So engrossed was Smith that he did not notice the almost imperceptible withdrawal of his auditor. Among her Boston friends there was no one who spoke of prize fights; even Charles Wilkinson, whose conversational reservations were certainly few, ignored the prize ring. Smith went unconsciously on, but for his hearer, for the time at least, the spell was snapped. Still, she listened. He told her more of what the maps showed—how they indicated the location and size of the water mains in the streets, of the hydrants, the fire department houses, even the fire alarm boxes—everything, in short, which the fire underwriter desired to contemplate when passing on a risk submitted for the company's approval. By this time they had reached the other end of the big room and were close to O'Connor's office.

"I really must have taken you on a walk of several miles," said Smith, contritely; "and if you are going to let me continue this monologue, I may at least let you sit down. Suppose we go in here; Mr. O'Connor has just left town, and we may as well use his office."

Again Miss Maitland hesitated, although not sufficiently to attract her companion's notice. She was not accustomed to interviews in private offices with strange young men. But she entered, and Smith behind her, and the glass door closed on them both, shutting out the sound of the clicking typewriters. Helen seated herself with her back to the window.

"Go on," she said. "I want to hear everything."

Smith went on.

Briefly but clearly he sketched the foundations of insurance. How, in more primitive times, when a man's house burned, his neighbors used to provide him with materials and come to help him rebuild; but this proved onerous, and instead a communal fund for the purpose of assisting fire sufferers was established. The modern insurance company had gradually come to assume the management of this fund and eventually to undertake the function of insuring against fire.

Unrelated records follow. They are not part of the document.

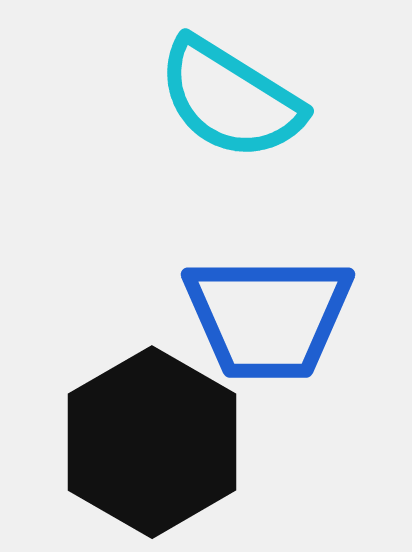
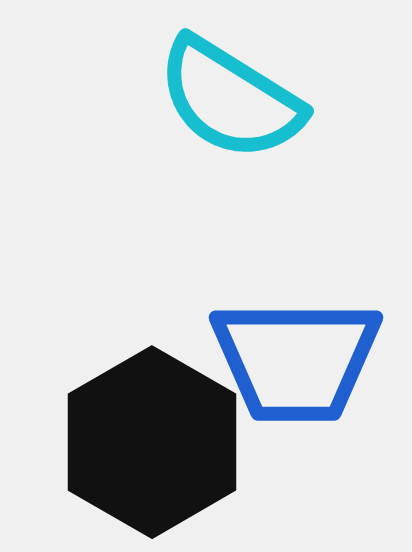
blue trapezoid: moved 28 px right, 43 px down
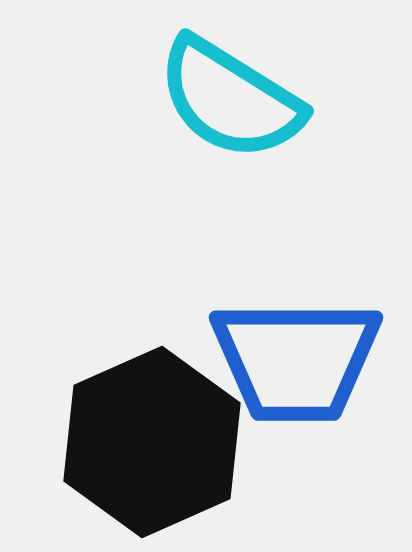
black hexagon: rotated 6 degrees clockwise
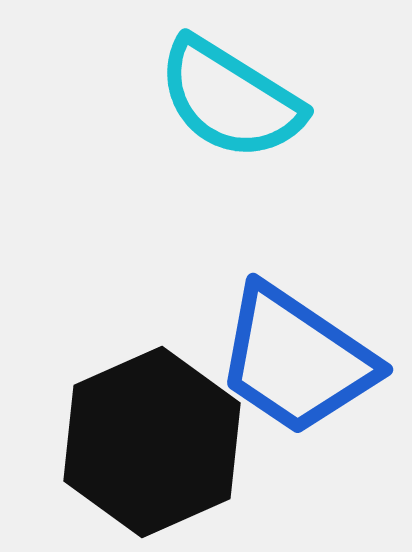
blue trapezoid: rotated 34 degrees clockwise
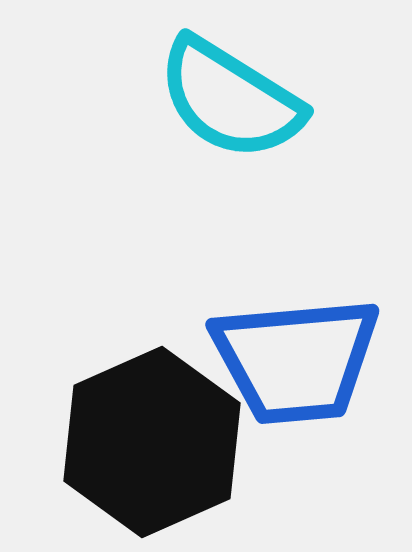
blue trapezoid: rotated 39 degrees counterclockwise
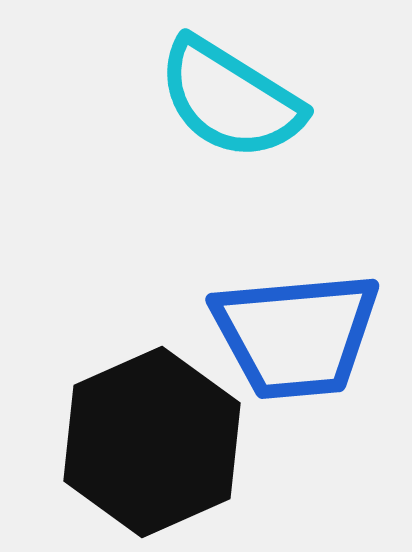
blue trapezoid: moved 25 px up
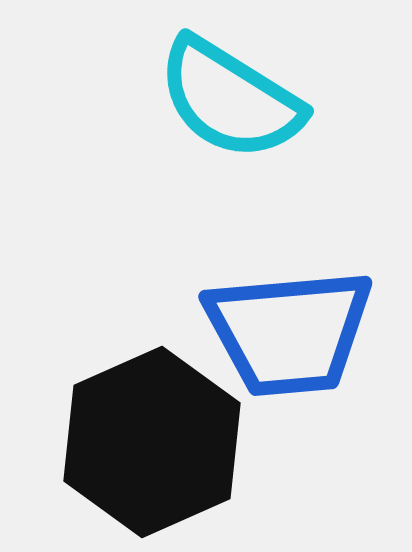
blue trapezoid: moved 7 px left, 3 px up
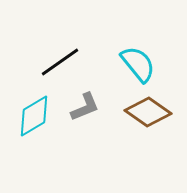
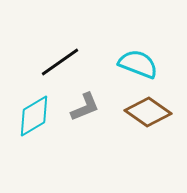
cyan semicircle: rotated 30 degrees counterclockwise
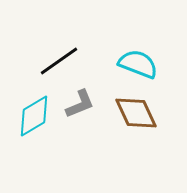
black line: moved 1 px left, 1 px up
gray L-shape: moved 5 px left, 3 px up
brown diamond: moved 12 px left, 1 px down; rotated 30 degrees clockwise
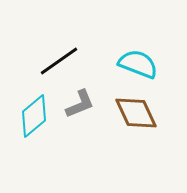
cyan diamond: rotated 9 degrees counterclockwise
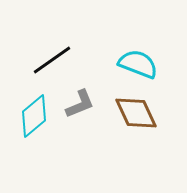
black line: moved 7 px left, 1 px up
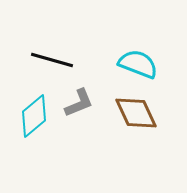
black line: rotated 51 degrees clockwise
gray L-shape: moved 1 px left, 1 px up
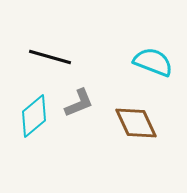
black line: moved 2 px left, 3 px up
cyan semicircle: moved 15 px right, 2 px up
brown diamond: moved 10 px down
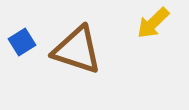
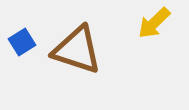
yellow arrow: moved 1 px right
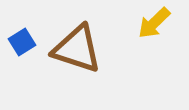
brown triangle: moved 1 px up
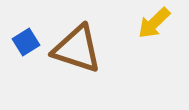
blue square: moved 4 px right
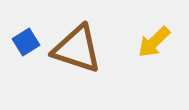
yellow arrow: moved 19 px down
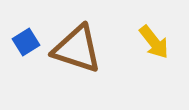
yellow arrow: rotated 84 degrees counterclockwise
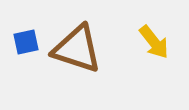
blue square: rotated 20 degrees clockwise
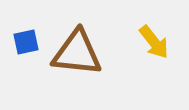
brown triangle: moved 4 px down; rotated 12 degrees counterclockwise
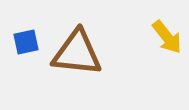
yellow arrow: moved 13 px right, 5 px up
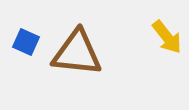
blue square: rotated 36 degrees clockwise
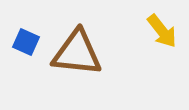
yellow arrow: moved 5 px left, 6 px up
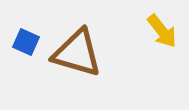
brown triangle: rotated 10 degrees clockwise
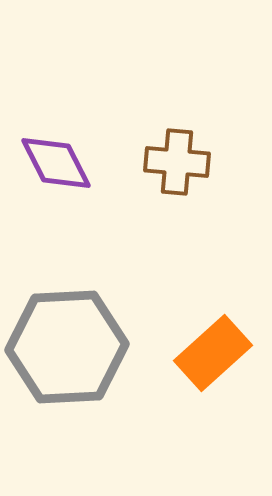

But the people were still the arbiters of the fire cost, and the companies merely barometrically reflected the condition of the community as to fires. When fires are numerous and costly, the price of insurance must advance. Insurance is a tax which the companies collect in premiums from the many and pay out in losses to the few. But the idea remains the same.

"That is interesting," said the girl. "Now will you think me very stupid if I ask you to explain what all the terms mean as you go along? You spoke a moment ago of underwriting: I don't know what underwriting is. I thought big loans and stock issues and things of that sort were underwritten. Is this the same?"

"So they are, but this is another matter. Fire underwriting is a thing all to itself—sui generis. Similarly, a fire underwriter is a person like no other—at all events he likes to persuade himself that he is. And frequently he succeeds."

Smith smiled at his own reflection.

"A fire underwriter, to be a real one," he went on, "should be a chemist, financier, mechanic, lawyer, engineer, and diplomat, and a dash of a clairvoyant, too. He should know everybody's business, including his own. Consider what he is expected to know: there is no class of industry which can dispense with insurance."